▸ **STUDY MATERIAL**

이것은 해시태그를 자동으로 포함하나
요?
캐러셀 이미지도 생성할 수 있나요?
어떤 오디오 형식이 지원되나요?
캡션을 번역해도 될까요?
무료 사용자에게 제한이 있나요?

==

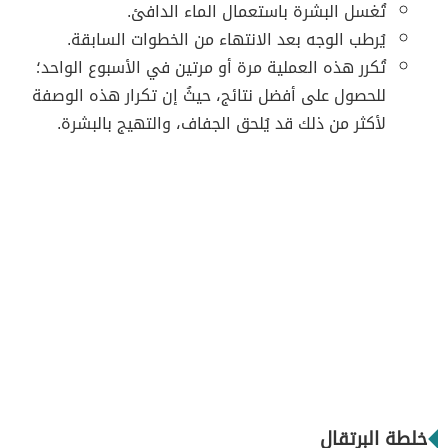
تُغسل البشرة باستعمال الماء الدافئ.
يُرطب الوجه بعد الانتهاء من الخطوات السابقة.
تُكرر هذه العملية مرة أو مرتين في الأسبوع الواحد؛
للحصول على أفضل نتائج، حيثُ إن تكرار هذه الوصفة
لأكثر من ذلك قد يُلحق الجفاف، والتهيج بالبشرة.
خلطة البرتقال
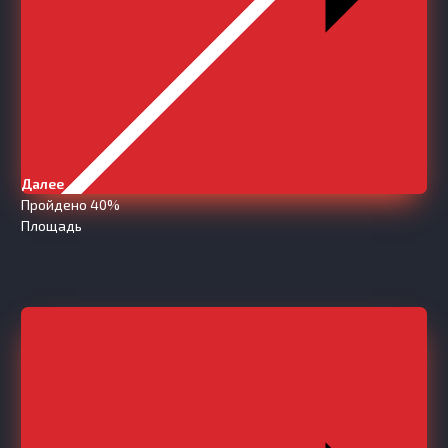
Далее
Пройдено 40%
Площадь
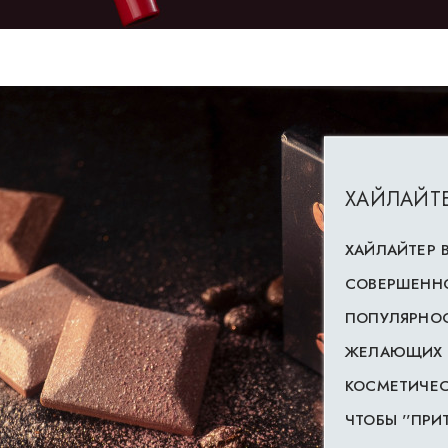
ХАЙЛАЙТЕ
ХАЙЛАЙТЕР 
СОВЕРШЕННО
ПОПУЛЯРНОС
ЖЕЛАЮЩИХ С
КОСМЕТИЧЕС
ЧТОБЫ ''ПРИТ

▸ **PROBLEM TO SOLVE**
Please return, word for word, the entries starting at the line that contains "이것은 해시태그를 자동으로 포함하나" and ending at the line that contains "무료 사용자에게 제한이 있나요?", with both of those lines included.

▸ **EXERCISE ANSWER**
이것은 해시태그를 자동으로 포함하나
요?
캐러셀 이미지도 생성할 수 있나요?
어떤 오디오 형식이 지원되나요?
캡션을 번역해도 될까요?
무료 사용자에게 제한이 있나요?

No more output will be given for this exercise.